Texte:
Le Festival du vent, qui s’est achevé le 31 octobre, a marqué son vingtième anniversaire en élargissant les thèmes abordés dans les conférences au-delà de l’écologie. Après une table-ronde très suivie sur les délocalisations animée par Eric Laurent et Politis , la question de la violence en Corse, actualité brûlante, a été abordée en présence d’un représentant des nationalistes de l’île et du Président de l’assemblée territoriale, Dominique Bucchini, par ailleurs élu sous l’étiquette Front de Gauche.

Tandis que le représentant des nationalistes mettait en cause les longues années de la gestion passée de l’Ile, Dominique Bucchini a été plus précis. Il a évoqué la responsabilité « d’une maffia qui a choisi le littoral comme champ d’actions alors qu’aucun Corse n’est plus en mesure de s’acheter un terrain de 1500 mètres carrés pour construire. C’est désormais réservé aux riches. Or, l’île est particulièrement touchée par le chômage et la précarité. Et la Corse est la plus mal lotie des régions françaises en matière de formation permanente » .

Votre objectif: Modifiez le passage du texte sur le Festival du vent en commençant par « Le Festival du » et en poursuivant jusqu'à « Front de Gauche. » : remplacez « délocalisations » par « relocalisations industrielles », sans rien changer d'autre.

Documents sources:
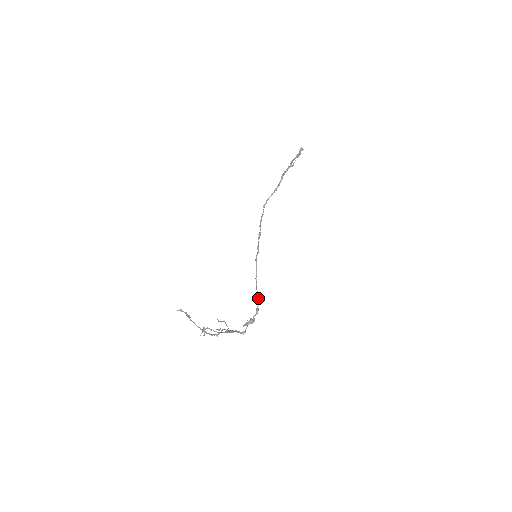
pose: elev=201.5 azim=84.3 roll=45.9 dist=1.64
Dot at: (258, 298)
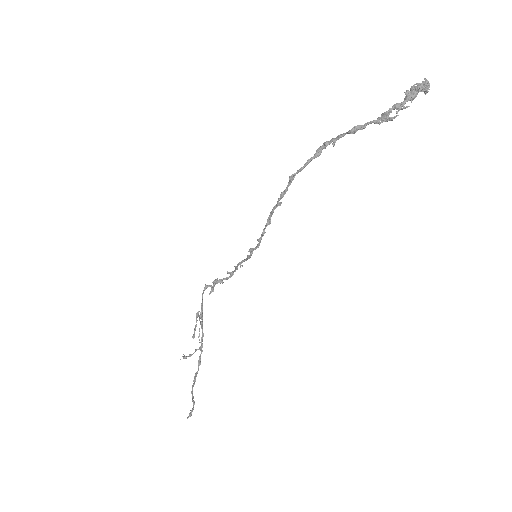
Dot at: (235, 271)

Réponse attendue:
Le Festival du vent, qui s’est achevé le 31 octobre, a marqué son vingtième anniversaire en élargissant les thèmes abordés dans les conférences au-delà de l’écologie. Après une table-ronde très suivie sur les relocalisations industrielles animée par Eric Laurent et Politis , la question de la violence en Corse, actualité brûlante, a été abordée en présence d’un représentant des nationalistes de l’île et du Président de l’assemblée territoriale, Dominique Bucchini, par ailleurs élu sous l’étiquette Front de Gauche.